A U.S. official who was briefed on the shooting said later that all the shots were fired by federal police.

Mexican prosecutors said in a statement late Friday that 12 officers based in Mexico City were being held for questioning. Officers based in the capital have jurisdiction only in Mexico City and in four suburbs of neighboring Mexico State, not in Cuernavaca.

The embassy employees were on their way to do training or related work at a military base, the U.S. official said.

"Apparently the police were looking for some bad guys and they ran into each other," said the official, who agreed to discuss the incident only if his name was not used. "It looks like it was just a bad mistake ... they just shot and kept shooting."

The shooting broke out in an area that has been used by common criminals, drug gangs and leftist rebels in the past.

Mexican officials said the Americans' vehicle initially was fired on by a carload of gunmen who first displayed their weapons as the embassy SUV drove along a stretch of dirt road off a highway that connects Mexico City to Cuernavaca. The U.S. driver of the Toyota tried to escape, but three other vehicles joined the original one in pursuing them down the dirt road and onto the highway.

Passengers in all four vehicles fired, and the Mexican naval captain called for help, government officials said.
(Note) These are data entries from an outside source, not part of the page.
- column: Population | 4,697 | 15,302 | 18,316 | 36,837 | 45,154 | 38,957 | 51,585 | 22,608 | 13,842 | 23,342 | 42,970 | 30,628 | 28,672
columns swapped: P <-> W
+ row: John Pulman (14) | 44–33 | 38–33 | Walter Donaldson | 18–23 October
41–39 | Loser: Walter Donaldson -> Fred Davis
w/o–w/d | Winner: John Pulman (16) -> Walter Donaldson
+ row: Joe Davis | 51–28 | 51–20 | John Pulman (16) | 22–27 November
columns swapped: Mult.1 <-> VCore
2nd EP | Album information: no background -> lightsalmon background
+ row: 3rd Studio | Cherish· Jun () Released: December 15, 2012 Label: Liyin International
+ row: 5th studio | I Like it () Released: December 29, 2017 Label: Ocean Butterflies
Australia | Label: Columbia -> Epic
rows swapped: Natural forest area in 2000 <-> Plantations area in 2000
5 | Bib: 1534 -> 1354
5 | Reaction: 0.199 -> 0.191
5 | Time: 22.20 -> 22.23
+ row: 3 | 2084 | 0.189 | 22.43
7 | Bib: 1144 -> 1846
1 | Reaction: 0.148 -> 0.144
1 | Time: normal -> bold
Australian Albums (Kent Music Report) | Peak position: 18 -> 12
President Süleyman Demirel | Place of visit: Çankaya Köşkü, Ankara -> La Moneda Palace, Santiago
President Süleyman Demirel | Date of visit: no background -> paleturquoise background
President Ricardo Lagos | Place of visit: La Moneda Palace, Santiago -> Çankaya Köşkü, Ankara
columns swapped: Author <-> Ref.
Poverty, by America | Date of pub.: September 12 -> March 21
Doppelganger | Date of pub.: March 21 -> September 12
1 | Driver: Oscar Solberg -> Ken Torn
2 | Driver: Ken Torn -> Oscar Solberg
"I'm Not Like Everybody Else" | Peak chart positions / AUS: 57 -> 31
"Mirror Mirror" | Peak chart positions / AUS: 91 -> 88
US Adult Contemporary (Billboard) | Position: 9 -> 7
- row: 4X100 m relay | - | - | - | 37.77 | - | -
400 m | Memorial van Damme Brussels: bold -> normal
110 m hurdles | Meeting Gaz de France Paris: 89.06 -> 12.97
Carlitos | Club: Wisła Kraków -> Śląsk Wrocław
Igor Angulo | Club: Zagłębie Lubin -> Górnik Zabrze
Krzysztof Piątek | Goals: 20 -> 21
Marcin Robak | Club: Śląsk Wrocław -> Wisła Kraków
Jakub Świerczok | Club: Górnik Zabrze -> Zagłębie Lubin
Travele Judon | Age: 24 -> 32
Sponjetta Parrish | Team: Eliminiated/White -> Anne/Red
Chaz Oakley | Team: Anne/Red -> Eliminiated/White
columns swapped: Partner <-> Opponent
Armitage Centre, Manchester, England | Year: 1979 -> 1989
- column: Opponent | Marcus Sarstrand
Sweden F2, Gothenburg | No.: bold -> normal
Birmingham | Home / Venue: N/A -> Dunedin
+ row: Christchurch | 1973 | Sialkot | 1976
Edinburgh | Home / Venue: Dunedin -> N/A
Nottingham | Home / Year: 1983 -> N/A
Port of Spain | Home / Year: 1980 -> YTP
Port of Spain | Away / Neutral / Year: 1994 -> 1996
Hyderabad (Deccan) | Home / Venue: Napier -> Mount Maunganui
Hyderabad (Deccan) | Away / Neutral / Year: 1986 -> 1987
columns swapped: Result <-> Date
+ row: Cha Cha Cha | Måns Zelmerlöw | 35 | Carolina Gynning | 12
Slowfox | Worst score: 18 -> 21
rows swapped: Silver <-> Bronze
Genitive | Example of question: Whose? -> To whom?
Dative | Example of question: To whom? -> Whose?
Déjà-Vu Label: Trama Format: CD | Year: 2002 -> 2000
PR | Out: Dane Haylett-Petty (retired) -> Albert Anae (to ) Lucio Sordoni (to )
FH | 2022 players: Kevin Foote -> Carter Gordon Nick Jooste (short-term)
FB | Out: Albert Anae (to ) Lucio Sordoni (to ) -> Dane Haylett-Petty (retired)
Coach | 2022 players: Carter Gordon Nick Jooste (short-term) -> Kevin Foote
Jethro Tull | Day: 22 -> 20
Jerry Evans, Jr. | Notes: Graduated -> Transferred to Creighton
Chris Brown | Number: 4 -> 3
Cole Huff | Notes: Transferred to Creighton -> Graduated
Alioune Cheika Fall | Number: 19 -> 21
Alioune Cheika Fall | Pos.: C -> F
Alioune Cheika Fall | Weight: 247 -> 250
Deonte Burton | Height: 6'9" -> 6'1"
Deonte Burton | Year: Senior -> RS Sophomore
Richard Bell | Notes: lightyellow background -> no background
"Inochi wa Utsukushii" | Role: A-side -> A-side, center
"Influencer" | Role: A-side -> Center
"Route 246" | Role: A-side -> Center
Federal police officers and Mexican soldiers then showed up on the road.

The SUV stopped on the highway, but it wasn't clear if the driver was halted by the chasers or stopped because of the wounds.

The vehicle was riddled with bullets, most concentrated around the passenger-side window. The area was cordoned off and guarded by more than 100 heavily armed marines and soldiers, and the highway was closed for hours. Investigators examined what appeared to be shell casings.

The U.S. Embassy said it was helping Mexico's government in its investigation of the incident. It said the wounded were not agents of the Drug Enforcement Administration or the FBI, but officials for neither country identified what agency they work for.

"They are receiving appropriate medical care and are in stable condition. We have no further information to share at this time," said Victoria Nuland, a State Department spokeswoman in Washington.

U.S. Rep. Henry Cuellar, a Democrat from Texas who closely follows the affairs with Mexico, said both countries appeared to be working together to find out what went wrong.

"If the Mexicans are cooperating with U.S. officials to find out exactly what happened here then I don't think this will affect the U.S.-Mexico relationship," he said.

Attacks on diplomatic personnel in Mexico were once considered rare, but this was the third shooting incident in two years.

In 2011, a U.S. Immigration and Customs Enforcement agent was killed and another wounded in a drug gang shooting in northern Mexico.

A drug-gang shooting in 2010 in the border city of Ciudad Juarez killed a U.S. consulate employee, her husband and another man.

While Mexico City has largely been spared the drug violence that hits other parts of the country, Cuernavaca has been the scene of drug gang turf battles involving remnants of the Beltran Leyva cartel.